Hoy, gracias a mi amigo Andrés, descubrí que sigo de paseo por este país.
Me prestó un pequeño equipo de música, y pude volver a escuchar un disco en el que
un guitarrista temeroso recita los sonidos que le sobran a su instrumento, con pequeñas frases entre los rabiosos rasgueos que me devuelven a mi adolescencia en Buenos Aires. No importa que sea Santiago, a las 12 de la noche de mis treinta años: hay sonidos que todavía me recuerdan a las tardes lluviosas en que miraba los trenes que abandonaban la estación de Temperley, 15 pisos más abajo de la ventana de mi habitación adolescente.
Fue gracias a este amigo, entonces, que volvieron las guitarras delicadas y temerosas. Y gracias a él también comprobé que hay muchos lugares a los que no se vuelve si es que no hay amigos. Por eso sigo de paseo por Santiago, acostumbrado a volver, convencido de que sólo es por un rato.

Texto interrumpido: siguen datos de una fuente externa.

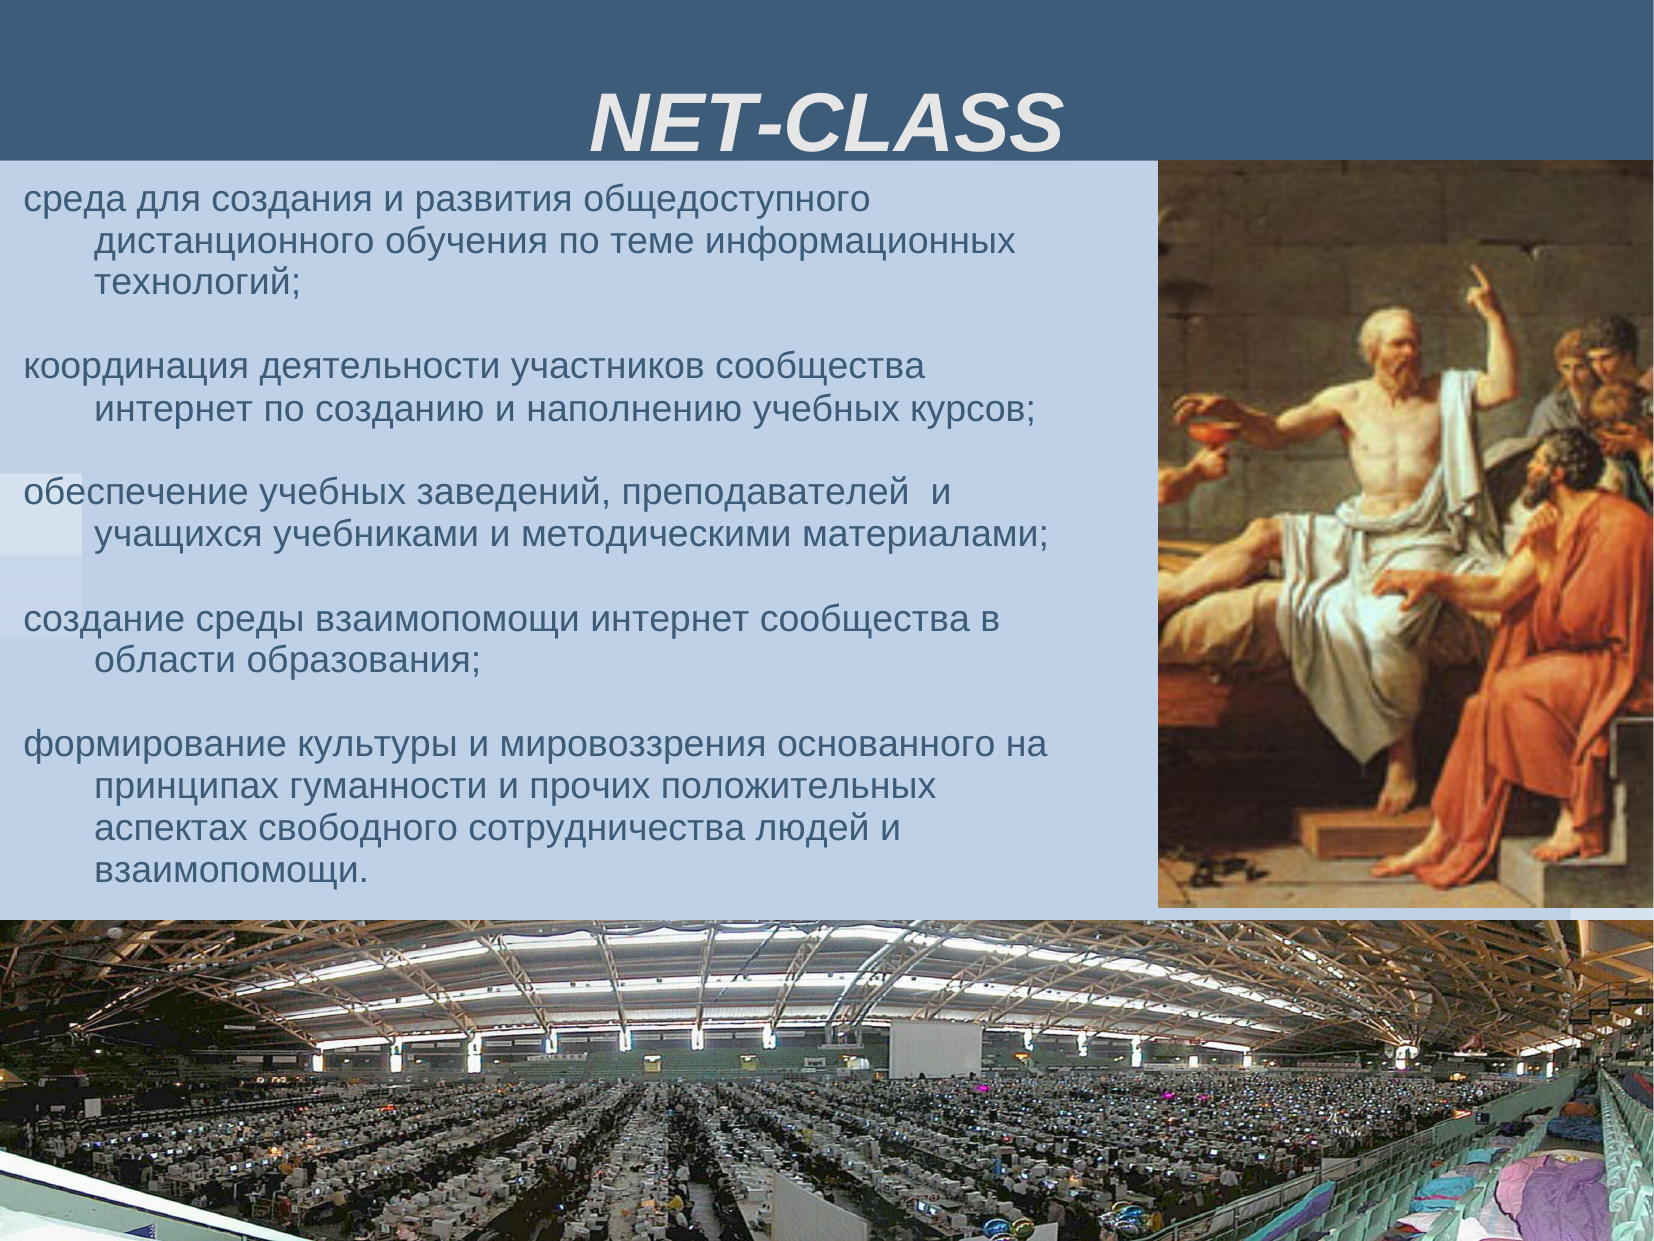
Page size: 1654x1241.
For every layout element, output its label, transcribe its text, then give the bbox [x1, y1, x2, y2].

picture [0, 0, 1654, 1241]
list среда для создания и развития общедоступного дистанционного обучения по теме информационных технологий; координация деятельности участников сообщества интернет по созданию и наполнению учебных курсов; обеспечение учебных заведений, преподавателей и учащихся учебниками и методическими материалами; создание среды взаимопомощи интернет сообщества в области образования; формирование культуры и мировоззрения основанного на принципах гуманности и прочих положительных аспектах свободного сотрудничества людей и взаимопомощи. [11, 177, 1090, 920]
title NET-CLASS [121, 19, 1534, 227]
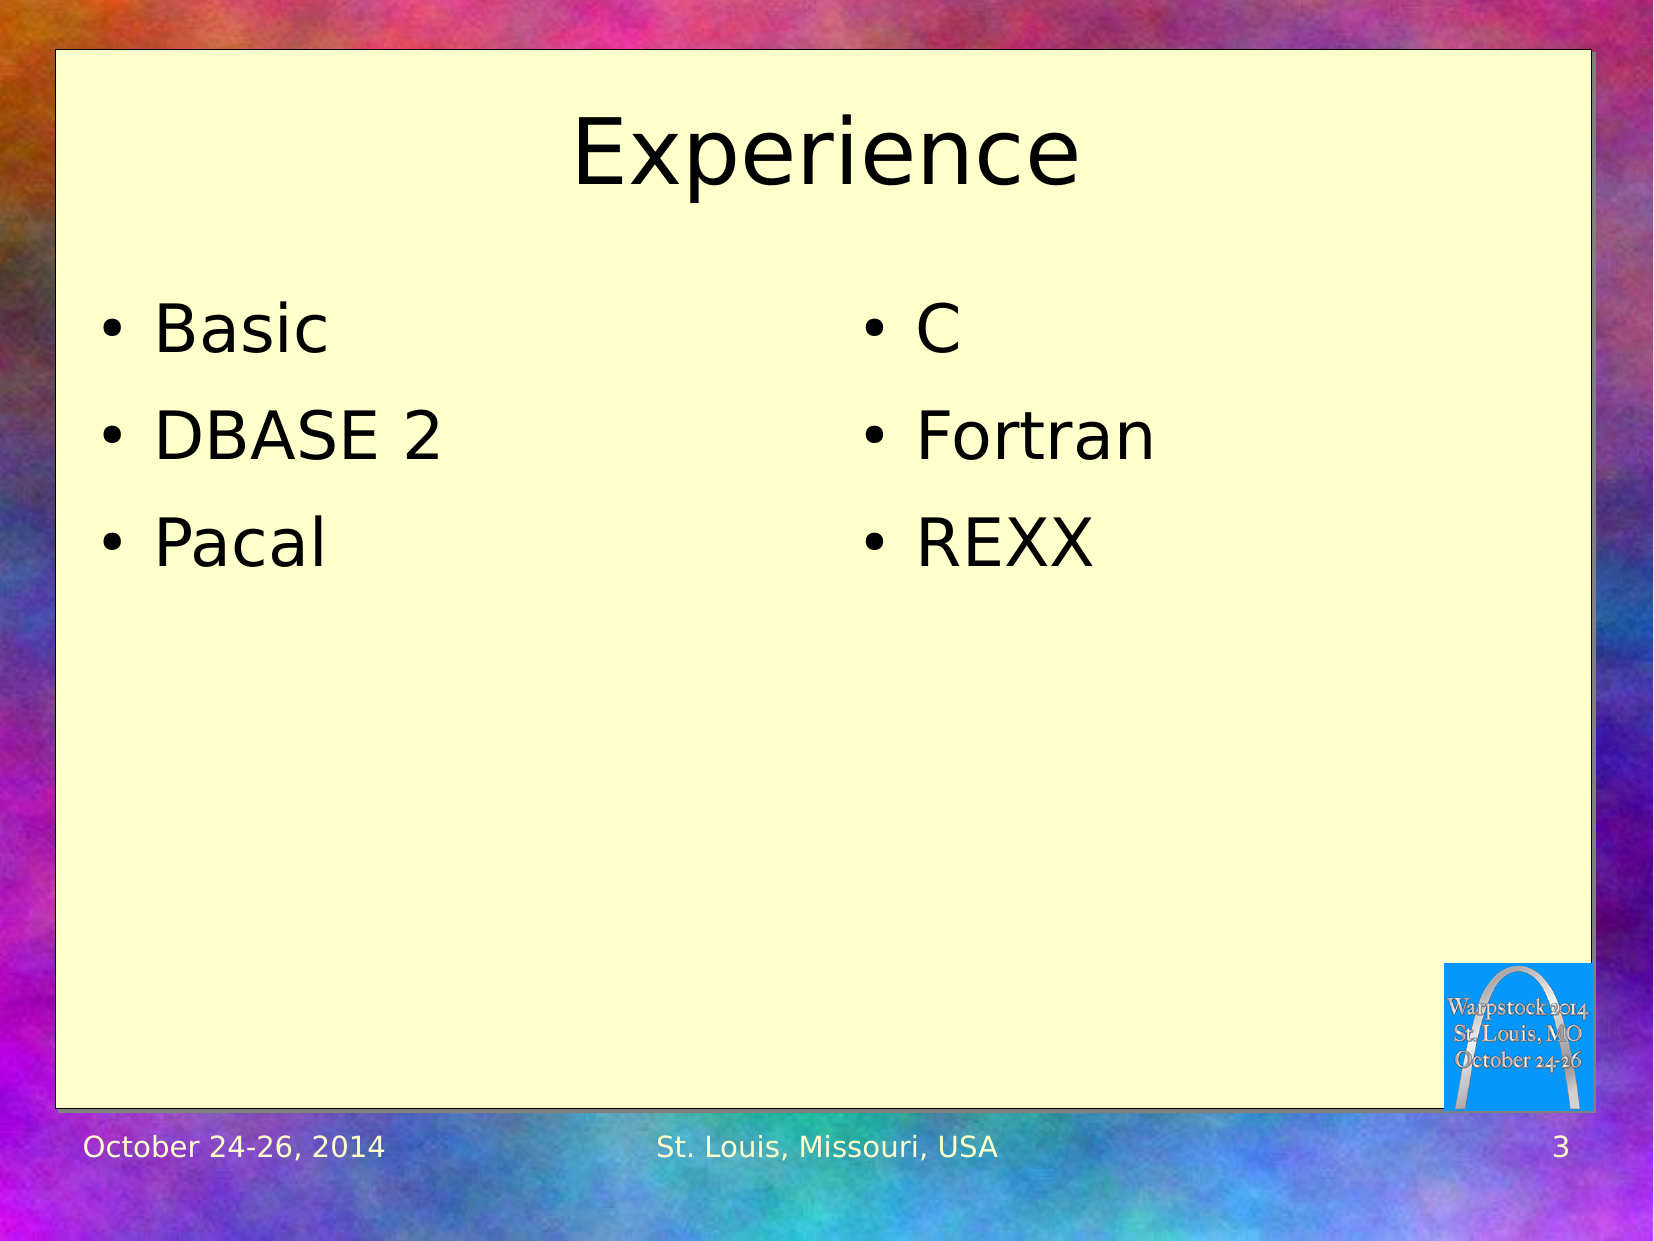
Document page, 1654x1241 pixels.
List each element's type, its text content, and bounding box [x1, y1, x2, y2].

list Basic DBASE 2 Pacal [82, 290, 809, 1109]
list C Fortran REXX [844, 290, 1571, 1109]
picture [0, 0, 1654, 1241]
title Experience [82, 49, 1571, 257]
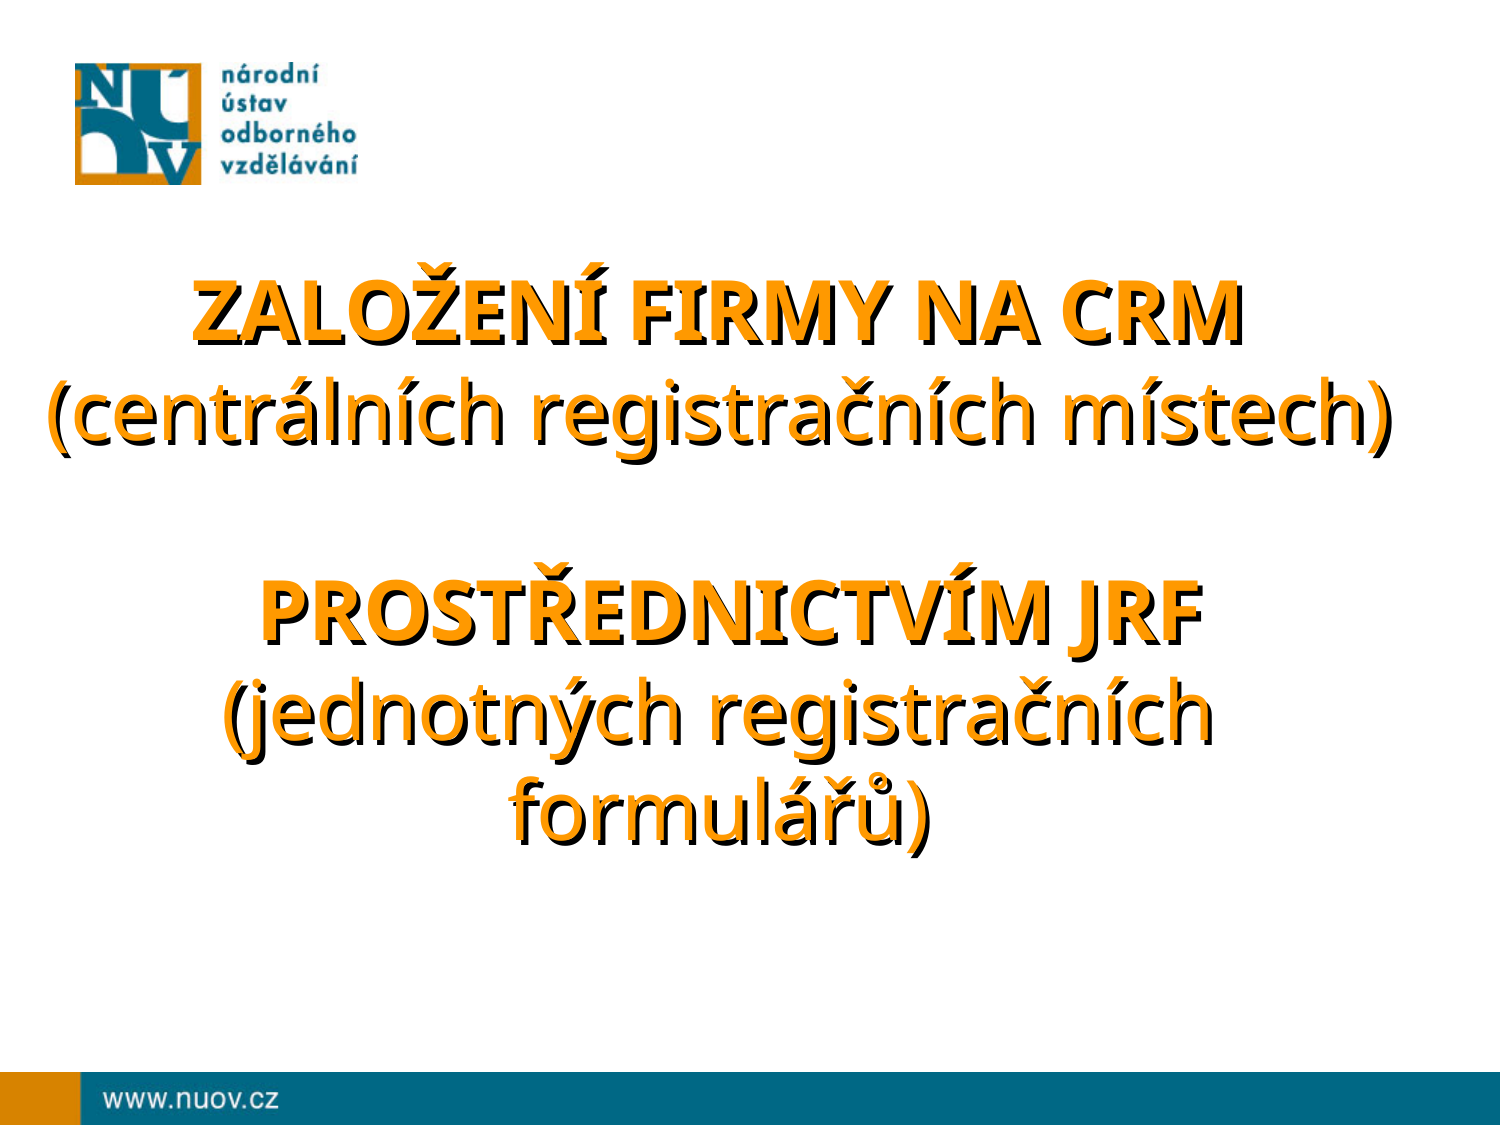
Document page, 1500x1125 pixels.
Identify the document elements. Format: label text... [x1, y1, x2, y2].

text_box ZALOŽENÍ FIRMY NA CRM (centrálních registračních místech) PROSTŘEDNICTVÍM JRF (jednotných registračních formulářů) [0, 249, 1438, 866]
text_box [75, 62, 358, 185]
text_box [0, 1072, 1500, 1125]
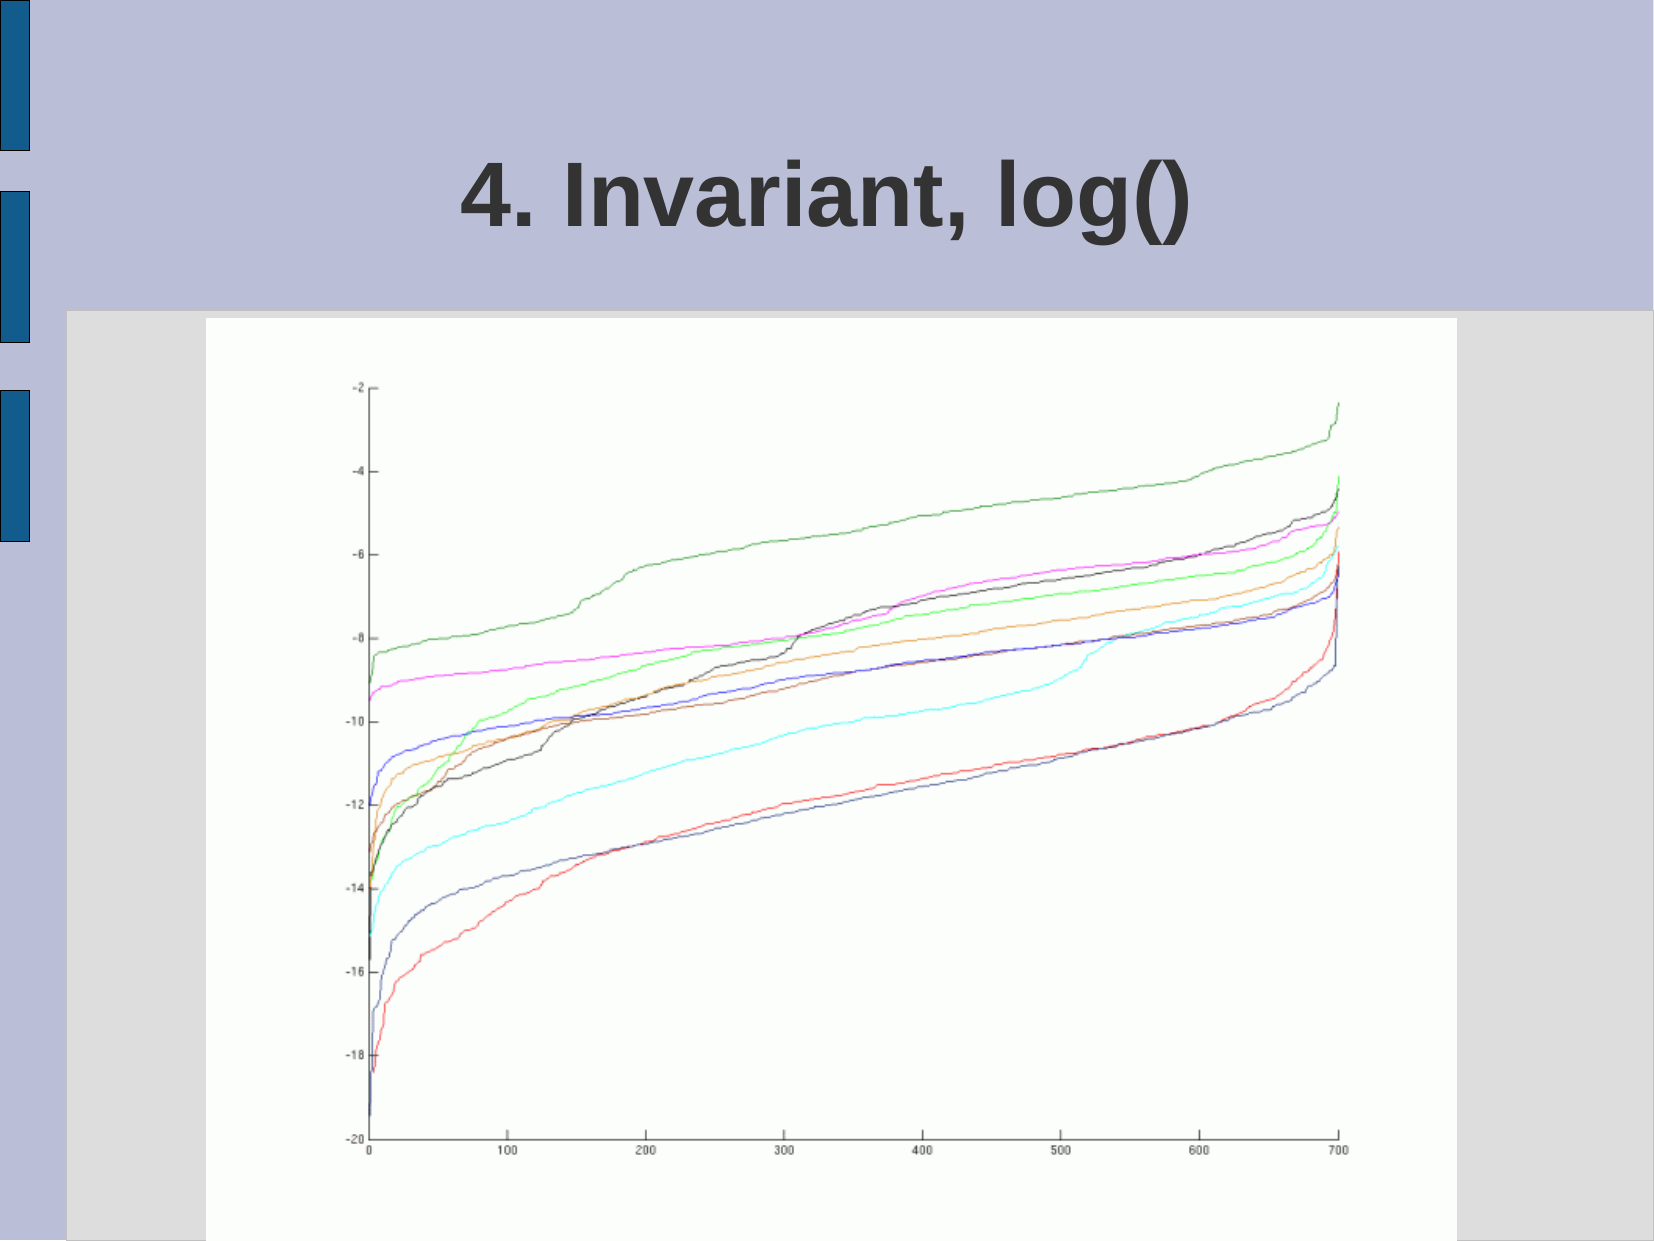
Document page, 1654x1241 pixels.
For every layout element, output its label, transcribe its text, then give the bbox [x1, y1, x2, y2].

picture [206, 318, 1457, 1241]
title 4. Invariant, log() [121, 91, 1534, 299]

Las letras de los tangos del exilio lo dicen mucho mejor que yo. Pero es que los obreros de pelos mojados, en los buses de las 8 de la mañana, todavía son una especie exótica para mí. El lenguaje extraño todavía me parece extraño. Las cosas siguen en su lugar, sólo que ahora están lejos, y me rodea todo lo extranjero. No está mi cama, faltan mis libros y hasta esta noche también faltaba mi música.
Escuchar algo familiar para volver un poco, aunque esta noche me siento a miles de kilómetros de mi vida.